__QUOTED PASSAGE__
────

Science & Technology, UK (Commonwealth Union) – Lithium metal solid-state batteries (Li-SSBs) are a type of rechargeable battery technology that utilize lithium metal as the anode (negative electrode) and a solid-state electrolyte instead of the conventional liquid electrolyte found in traditional lithium-ion batteries (Li-ion). In Li-SSBs, the solid-state electrolyte serves as a medium for lithium ions to travel between the anode and the cathode (positive electrode) during the charging and discharging process. The use of solid-state electrolytes can mitigate safety concerns linked to liquid electrolytes. Solid-state electrolytes are typically non-flammable, reducing the risk of fire or explosion in the event of battery damage or failure. This enhanced safety feature makes Li-SSBs attractive for various applications, including portable electronics, electric vehicles, and grid energy storage.
An enhanced electric vehicle (EV) battery may become a reality as a result of new research led by the University of Oxford scientists, that recently appeared in Nature. With the utilization of advanced imaging steps, this demonstrated mechanisms that bring about the failure of lithium metal solid-state batteries (Li-SSBs). The ability to eliminate this could lead to, solid-state batteries utilizing lithium metal anodes that can provide a step-change enhancement in EV battery range, safety, and performance, and assist in moving forward electrically powered aviation.
A co-lead author of the study Dominic Melvin, a PhD student at the University of Oxford, Department of Materials, says “Progressing solid-state batteries with lithium metal anodes is one of the most important challenges facing the advancement of battery technologies. While lithium-ion batteries of today will continue to improve, research into solid-state batteries has the potential to be high-reward and a game-changer technology.”

────

__EXTRACTED INFORMATION__

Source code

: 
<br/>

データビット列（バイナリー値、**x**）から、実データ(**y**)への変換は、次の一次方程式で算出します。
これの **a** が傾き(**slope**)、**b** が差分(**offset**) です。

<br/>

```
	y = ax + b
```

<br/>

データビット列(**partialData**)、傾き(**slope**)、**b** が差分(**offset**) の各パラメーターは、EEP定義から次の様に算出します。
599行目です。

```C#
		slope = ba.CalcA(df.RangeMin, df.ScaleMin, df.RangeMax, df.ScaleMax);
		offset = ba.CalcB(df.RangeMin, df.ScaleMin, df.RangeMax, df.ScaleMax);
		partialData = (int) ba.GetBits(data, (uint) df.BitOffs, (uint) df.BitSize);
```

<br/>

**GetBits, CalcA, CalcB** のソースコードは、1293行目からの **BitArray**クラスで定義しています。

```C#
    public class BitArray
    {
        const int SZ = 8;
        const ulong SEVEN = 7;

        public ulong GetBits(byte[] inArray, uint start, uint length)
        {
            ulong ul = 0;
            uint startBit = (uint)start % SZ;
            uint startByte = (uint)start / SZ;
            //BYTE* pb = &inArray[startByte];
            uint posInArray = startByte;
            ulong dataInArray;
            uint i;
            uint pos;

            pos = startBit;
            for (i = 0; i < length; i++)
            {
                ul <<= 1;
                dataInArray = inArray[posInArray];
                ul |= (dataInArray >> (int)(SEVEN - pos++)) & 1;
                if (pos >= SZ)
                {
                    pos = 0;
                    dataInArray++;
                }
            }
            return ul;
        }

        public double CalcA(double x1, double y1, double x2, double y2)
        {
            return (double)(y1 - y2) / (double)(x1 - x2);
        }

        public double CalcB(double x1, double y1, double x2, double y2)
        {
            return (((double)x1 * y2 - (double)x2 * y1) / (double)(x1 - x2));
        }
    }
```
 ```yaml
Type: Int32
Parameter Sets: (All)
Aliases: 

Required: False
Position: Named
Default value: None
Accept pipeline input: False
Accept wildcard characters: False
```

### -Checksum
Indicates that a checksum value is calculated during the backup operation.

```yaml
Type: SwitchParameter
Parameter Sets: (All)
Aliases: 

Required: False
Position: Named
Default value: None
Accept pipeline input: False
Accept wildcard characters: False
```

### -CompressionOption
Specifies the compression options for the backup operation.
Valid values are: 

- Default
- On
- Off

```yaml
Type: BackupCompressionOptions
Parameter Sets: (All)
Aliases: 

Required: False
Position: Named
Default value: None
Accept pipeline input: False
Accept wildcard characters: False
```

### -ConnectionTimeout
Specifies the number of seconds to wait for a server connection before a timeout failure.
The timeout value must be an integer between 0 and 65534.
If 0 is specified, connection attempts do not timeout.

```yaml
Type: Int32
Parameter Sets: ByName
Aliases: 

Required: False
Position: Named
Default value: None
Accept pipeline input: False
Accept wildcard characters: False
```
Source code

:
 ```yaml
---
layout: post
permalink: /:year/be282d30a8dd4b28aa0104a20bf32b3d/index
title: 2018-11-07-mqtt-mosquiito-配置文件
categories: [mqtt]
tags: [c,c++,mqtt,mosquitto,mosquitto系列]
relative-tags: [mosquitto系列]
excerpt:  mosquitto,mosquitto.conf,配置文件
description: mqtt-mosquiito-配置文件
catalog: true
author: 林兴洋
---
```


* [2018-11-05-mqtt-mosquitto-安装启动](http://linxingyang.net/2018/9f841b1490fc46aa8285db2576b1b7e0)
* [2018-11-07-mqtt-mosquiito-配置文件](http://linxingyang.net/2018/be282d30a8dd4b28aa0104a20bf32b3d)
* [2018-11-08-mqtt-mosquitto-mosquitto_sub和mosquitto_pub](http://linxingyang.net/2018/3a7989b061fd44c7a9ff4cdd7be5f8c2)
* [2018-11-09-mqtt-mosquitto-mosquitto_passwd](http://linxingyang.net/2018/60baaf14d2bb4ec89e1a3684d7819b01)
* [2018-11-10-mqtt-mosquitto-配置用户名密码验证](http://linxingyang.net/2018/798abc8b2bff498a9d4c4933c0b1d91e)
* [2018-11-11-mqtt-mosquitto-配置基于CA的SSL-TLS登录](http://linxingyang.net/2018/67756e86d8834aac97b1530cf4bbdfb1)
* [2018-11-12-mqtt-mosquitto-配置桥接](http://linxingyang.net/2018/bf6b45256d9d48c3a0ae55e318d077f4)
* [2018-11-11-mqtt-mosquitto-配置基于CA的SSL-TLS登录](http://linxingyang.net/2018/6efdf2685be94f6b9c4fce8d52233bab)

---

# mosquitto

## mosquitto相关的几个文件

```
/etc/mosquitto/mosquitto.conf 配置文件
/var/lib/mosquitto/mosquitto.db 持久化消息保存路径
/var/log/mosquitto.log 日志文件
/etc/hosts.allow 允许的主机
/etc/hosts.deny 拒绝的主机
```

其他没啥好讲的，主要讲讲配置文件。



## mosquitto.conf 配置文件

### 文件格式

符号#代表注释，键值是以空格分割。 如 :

────

__EXERCISE AIM__
Continue the article on lithium metal solid-state battery research, starting after the quote from Dominic Melvin. The lines are separate material and have no connection to the battery research article.

__REPLY__
As the application of the solid electrolyte enhances safety, and the utilization of lithium metal results in greater energy storage, making it a great option. A key issue with Li-SSBs, however, is their vulnerability to short circuit as it is charged as a result of the growth of ‘dendrites’: filaments from lithium metal able to crack via the ceramic electrolyte. As a component of the SOLBAT project of the Faraday Institution, scientists from the University of Oxford, Departments of Materials, Chemistry, and Engineering Science, took the lead in a series of in-depth evaluations to gather vital information related to the way this short-circuiting occurs.
In this most recent research, the scientists applied an advanced imaging process known as X-ray computed tomography at Diamond Light Source for the visualization of dendrite failure in extraordinary detail as the charging process took place. The new imaging research demonstrated that the commencement along with the propagation of the dendrite cracks are different methods, took place by clear-cut underlying procedures. Dendrite cracks emerge as lithium gathers up in sub-surface pores. As the pores fill up, more charging of the battery will elevate the pressure, which brings about cracking. In contrast, propagation takes place with lithium only in part filling the crack, via a wedge-opening procedure that leads to the crack opening from the back.
These new details can pave the way ahead to overcome the technological obstacles of Li-SSBs, according to the scientists of the study. Dominic Melvin says “For instance, while pressure at the lithium anode can be good to avoid gaps developing at the interface with the solid electrolyte on discharge, our results demonstrate that too much pressure can be detrimental, making dendrite propagation and short-circuit on charging more likely.”
As indicated in a recent report by the Faraday Institution, SSBs have the ability to meet the requirements of 50 percent of the demand across the world for batteries in consumer electronics, 30 percent in transportation, and more than 10 percent in aircraft by the year 2040.
The recent finding on overcoming the obstacles in the use of Li-SSBs may pave the way for their increased usage.